I only got one answer. And considering the friend who gave it, I already knew sort of what he was going to say or at least how he was likely to answer the question.
The question was inspired by some posts on Threads regarding prescriptive versus descriptive texts. The original poster’s thread was a bit of play about the differences between exegesis and eisegesis. This thought led me down a rabbit hole about the differences between these two types of texts.
So my question to my Facebook friends was this (Yes, I’m aware of the typo):
I have used a lot of words here, though. So before I dig into the answer to the question, let me start by defining some terms.
Exegesis
Exegesis is the practice of interpreting or finding a critical explanation or interpretation of a particular text. It is usually used in a religious context in speaking about reading that group’s scriptures. One is reading the text and extracting the meaning from it.
Eisegesis
Eisegesis, on the other hand, looks at a text and, instead of trying to draw meaning out, brings meaning into the text and does not necessarily concern itself with what the original context or intent of the text may have been.
Prescriptive Text
A prescriptive text is like a rule. What is stated in writing is the particular action or attitude you are to take.
Descriptive Text
A descriptive text is one that describes a certain set of behavior or norms, but it is not telling us that we are required to behave or think in that way.
This whole discussion has been simmering for a long time. How one reads the Bible determines their beliefs, worldview, and what they do or do not do or accept. It can have negative or positive results for themselves and the world around them.
How we read the Bible is extremely important.
A fascinating thing is that people have read the Bible differently from generation to generation, and sometimes differently within the same generation. Despite Christianity’s attempts to place its theology within a neat little package, people have continued to read the Bible differently from each other and debate those differences.
I remember reading once, and I cannot find the source now (so if someone comes across it, I will gladly add it here), that Billy Graham did not think it was necessary to believe that the story of Jonah being swallowed by the giant fish was a literal historical event that actually happened. But he also maintained that the earth was created in 6 literal days. There are others who would interpret both events as poetic language or parable, and even those who would interpret them as completely literal.
St. Augustine often employed an allegorical hermeneutic, for example.
In other words, interpreting the Bible allegorically does not necessarily put one outside the bounds of Orthodoxy, at least not when speaking of the broader Christian family.
The way we decide what to take literally and otherwise is important, though. It is bad form to read the Bible however you feel like at a given time. Yes, you can read the Bible as a parable to make a personalized point, but when you do, it can become divorced from its original contexts and meaning, which can lead to the book losing all meaning for you and others. It is not a slippery slope so much as an adventure in missing the point entirely.
So the way we approach the Bible is important.
To determine whether or not a given text is prescriptive or descriptive we must look at the context. The problem is, contexts change. When you pick up the Bible, you are not picking up a book written by Americans for Americans. Rather, you hold in your hands a book written by Middle Eastern men to other Middle Eastern people. And even then, different sections and individual books and letters were written to more specialized and specific groups of people. And those original recipients had their own context in which they were reading or hearing the stories.

**Given entries**

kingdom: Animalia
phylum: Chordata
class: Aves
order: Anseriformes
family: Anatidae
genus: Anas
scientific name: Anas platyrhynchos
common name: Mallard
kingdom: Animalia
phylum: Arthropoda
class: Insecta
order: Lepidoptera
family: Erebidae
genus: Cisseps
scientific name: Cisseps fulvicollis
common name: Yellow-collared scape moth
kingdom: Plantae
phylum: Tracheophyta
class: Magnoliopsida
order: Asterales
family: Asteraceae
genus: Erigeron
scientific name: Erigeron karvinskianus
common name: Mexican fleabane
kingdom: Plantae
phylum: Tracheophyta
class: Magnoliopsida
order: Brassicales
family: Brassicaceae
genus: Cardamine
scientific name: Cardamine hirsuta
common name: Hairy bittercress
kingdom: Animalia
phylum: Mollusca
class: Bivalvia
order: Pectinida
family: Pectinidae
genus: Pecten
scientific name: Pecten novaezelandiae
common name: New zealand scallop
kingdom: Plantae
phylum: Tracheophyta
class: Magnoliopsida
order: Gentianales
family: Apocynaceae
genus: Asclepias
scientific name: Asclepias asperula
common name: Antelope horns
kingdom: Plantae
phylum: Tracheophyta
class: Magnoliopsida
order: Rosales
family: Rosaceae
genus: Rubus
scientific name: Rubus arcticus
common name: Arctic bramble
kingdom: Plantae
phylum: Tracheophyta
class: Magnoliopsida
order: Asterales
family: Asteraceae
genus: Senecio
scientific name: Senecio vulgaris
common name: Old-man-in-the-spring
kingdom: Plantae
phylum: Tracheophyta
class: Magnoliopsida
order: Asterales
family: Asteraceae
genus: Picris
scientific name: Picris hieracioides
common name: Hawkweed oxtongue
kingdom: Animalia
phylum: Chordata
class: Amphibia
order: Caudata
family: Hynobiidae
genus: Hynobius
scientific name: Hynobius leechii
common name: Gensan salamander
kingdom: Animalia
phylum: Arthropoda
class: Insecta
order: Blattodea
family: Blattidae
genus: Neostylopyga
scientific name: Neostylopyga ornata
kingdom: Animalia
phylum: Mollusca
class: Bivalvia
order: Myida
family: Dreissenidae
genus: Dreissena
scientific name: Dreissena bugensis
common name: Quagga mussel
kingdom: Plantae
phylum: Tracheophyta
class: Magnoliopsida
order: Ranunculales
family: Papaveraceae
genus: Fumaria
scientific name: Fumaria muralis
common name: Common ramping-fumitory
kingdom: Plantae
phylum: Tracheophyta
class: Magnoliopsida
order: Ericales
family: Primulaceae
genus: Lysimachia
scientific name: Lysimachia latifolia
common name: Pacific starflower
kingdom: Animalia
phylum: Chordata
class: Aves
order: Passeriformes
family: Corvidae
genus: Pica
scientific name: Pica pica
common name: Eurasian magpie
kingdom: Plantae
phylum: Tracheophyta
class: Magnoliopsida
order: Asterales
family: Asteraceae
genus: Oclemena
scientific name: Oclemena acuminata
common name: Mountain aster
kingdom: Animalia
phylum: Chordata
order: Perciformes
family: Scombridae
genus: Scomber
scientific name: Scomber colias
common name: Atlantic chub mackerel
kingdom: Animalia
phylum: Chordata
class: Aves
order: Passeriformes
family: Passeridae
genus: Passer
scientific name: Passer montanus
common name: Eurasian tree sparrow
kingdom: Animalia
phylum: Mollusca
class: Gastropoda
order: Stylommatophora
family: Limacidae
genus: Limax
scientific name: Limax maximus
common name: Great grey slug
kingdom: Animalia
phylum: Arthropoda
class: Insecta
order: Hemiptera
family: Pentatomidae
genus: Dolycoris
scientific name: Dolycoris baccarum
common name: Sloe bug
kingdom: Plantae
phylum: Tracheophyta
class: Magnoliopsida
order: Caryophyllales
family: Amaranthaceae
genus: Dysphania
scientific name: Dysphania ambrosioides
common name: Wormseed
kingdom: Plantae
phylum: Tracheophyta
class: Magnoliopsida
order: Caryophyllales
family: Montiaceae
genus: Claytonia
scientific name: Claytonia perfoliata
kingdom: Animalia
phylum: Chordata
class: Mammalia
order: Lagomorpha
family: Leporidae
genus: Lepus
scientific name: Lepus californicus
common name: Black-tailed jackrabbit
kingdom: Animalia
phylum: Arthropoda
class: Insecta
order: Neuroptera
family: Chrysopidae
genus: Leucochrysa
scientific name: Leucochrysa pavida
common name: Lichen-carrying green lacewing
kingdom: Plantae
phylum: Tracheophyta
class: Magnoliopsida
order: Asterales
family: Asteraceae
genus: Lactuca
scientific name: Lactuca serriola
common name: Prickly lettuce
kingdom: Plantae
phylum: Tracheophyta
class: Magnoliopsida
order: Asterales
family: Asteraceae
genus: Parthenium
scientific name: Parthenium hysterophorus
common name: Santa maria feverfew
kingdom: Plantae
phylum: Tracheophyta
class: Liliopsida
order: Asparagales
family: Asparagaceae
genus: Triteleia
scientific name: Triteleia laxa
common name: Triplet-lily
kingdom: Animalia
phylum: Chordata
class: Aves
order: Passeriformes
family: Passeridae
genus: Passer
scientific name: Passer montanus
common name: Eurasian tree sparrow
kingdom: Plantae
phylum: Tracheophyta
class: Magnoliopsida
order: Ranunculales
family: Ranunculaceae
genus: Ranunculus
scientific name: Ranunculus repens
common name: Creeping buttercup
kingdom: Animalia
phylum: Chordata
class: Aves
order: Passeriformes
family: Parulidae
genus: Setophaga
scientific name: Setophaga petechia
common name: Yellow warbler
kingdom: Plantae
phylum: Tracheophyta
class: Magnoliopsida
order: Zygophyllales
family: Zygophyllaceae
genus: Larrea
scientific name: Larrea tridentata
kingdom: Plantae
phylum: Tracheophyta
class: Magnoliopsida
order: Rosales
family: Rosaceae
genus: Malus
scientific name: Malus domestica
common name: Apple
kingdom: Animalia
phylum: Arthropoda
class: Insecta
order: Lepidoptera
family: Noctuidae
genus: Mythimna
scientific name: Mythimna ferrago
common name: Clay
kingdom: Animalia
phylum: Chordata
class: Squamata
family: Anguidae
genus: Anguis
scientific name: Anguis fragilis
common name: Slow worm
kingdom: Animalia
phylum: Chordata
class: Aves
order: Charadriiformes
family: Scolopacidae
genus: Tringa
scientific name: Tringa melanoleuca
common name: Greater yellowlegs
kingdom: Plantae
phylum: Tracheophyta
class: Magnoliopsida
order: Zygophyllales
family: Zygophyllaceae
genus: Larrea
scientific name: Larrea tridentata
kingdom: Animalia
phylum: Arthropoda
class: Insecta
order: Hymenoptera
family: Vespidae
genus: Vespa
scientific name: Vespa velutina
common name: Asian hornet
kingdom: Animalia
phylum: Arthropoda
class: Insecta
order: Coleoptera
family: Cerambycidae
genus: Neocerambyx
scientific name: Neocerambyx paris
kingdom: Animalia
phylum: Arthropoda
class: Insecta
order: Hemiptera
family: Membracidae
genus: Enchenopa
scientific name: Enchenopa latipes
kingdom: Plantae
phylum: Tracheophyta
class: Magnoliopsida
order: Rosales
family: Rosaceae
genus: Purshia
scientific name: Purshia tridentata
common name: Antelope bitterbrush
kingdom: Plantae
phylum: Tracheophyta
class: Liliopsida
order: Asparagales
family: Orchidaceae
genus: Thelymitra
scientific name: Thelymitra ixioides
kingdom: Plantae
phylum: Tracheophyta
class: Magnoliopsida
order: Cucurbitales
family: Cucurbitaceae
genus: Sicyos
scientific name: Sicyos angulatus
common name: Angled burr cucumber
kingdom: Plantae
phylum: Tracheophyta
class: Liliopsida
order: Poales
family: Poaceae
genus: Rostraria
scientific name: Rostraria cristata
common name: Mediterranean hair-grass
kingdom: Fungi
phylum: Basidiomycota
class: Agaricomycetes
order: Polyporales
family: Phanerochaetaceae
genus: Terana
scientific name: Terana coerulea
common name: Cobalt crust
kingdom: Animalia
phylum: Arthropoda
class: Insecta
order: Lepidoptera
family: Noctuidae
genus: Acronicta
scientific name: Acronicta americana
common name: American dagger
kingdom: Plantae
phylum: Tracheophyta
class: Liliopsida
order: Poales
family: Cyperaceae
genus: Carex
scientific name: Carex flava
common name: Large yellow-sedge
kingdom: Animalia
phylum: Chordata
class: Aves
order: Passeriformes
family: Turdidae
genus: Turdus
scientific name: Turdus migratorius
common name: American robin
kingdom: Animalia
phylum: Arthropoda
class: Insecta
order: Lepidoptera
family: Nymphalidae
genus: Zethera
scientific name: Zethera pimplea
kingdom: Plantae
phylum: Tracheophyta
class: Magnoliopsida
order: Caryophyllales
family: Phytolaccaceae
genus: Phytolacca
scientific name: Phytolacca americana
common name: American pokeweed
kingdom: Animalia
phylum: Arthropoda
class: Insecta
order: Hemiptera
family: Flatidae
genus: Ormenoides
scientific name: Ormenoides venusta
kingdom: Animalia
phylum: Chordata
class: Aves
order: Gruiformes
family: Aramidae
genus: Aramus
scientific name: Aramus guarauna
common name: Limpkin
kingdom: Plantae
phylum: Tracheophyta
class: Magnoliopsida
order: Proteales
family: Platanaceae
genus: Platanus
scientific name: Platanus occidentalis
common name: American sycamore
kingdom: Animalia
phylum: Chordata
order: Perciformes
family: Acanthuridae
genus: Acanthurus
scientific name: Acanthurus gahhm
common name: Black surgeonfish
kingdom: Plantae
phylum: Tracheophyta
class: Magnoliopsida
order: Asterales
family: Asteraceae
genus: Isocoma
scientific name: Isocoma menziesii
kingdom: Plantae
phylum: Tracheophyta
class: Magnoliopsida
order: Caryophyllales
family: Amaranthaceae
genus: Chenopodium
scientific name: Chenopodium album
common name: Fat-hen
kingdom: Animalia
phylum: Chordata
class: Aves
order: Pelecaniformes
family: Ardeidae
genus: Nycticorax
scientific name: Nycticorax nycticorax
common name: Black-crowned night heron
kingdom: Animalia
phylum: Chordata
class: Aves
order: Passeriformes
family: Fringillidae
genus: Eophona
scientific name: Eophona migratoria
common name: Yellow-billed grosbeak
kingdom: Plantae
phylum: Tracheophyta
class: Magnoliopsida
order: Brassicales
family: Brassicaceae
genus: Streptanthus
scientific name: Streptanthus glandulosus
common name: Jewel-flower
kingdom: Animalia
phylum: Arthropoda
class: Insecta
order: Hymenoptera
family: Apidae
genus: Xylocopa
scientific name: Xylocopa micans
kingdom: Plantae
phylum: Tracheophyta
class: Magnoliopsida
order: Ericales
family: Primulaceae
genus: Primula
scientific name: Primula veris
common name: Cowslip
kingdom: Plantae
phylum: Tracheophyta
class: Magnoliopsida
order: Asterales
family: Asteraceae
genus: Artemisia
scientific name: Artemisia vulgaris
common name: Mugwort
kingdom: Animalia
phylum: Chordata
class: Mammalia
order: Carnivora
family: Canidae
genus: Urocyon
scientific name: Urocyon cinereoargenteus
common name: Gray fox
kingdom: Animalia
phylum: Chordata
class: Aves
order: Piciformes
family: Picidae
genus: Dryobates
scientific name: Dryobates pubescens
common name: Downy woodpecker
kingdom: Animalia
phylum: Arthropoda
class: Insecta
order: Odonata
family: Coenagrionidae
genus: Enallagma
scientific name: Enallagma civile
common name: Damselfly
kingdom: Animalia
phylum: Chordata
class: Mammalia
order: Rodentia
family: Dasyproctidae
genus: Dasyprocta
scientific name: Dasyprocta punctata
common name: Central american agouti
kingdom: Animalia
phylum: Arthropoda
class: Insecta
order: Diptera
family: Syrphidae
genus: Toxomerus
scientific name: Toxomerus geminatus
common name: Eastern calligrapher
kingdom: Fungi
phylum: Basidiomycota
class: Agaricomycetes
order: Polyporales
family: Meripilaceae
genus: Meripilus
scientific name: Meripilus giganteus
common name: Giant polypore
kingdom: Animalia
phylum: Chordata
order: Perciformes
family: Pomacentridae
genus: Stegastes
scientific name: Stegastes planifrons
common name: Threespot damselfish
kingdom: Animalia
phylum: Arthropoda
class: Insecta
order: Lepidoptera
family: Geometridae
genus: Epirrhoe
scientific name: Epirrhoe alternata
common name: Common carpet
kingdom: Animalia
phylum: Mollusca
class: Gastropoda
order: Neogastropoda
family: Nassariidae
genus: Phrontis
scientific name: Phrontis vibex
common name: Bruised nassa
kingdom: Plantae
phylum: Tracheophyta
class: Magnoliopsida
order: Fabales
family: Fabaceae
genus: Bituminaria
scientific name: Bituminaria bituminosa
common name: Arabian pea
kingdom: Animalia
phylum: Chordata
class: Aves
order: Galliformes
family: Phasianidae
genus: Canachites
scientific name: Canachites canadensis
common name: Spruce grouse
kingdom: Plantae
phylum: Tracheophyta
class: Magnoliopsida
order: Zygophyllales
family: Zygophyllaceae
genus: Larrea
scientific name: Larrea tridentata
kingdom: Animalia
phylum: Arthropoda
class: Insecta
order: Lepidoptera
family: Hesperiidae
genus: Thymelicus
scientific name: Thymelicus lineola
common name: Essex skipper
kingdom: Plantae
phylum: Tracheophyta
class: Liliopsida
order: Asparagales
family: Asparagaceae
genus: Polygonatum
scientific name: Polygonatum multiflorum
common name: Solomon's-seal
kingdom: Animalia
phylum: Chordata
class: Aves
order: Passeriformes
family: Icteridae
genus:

**What to do**
1) Answer these from the post on reading the Bible:
(a) On what site were the posts that inspired the question?
(b) Who often used an allegorical hermeneutic?
(c) By whom, and for whom, was the Bible written?
2) Print the part of the post on reading the Bible between "St. Augustine often" and "broader Christian family.", inclusive.

**Answers provided**
1)
(a) Threads
(b) St. Augustine
(c) By Middle Eastern men, for other Middle Eastern people

2)
St. Augustine often employed an allegorical hermeneutic, for example.
In other words, interpreting the Bible allegorically does not necessarily put one outside the bounds of Orthodoxy, at least not when speaking of the broader Christian family.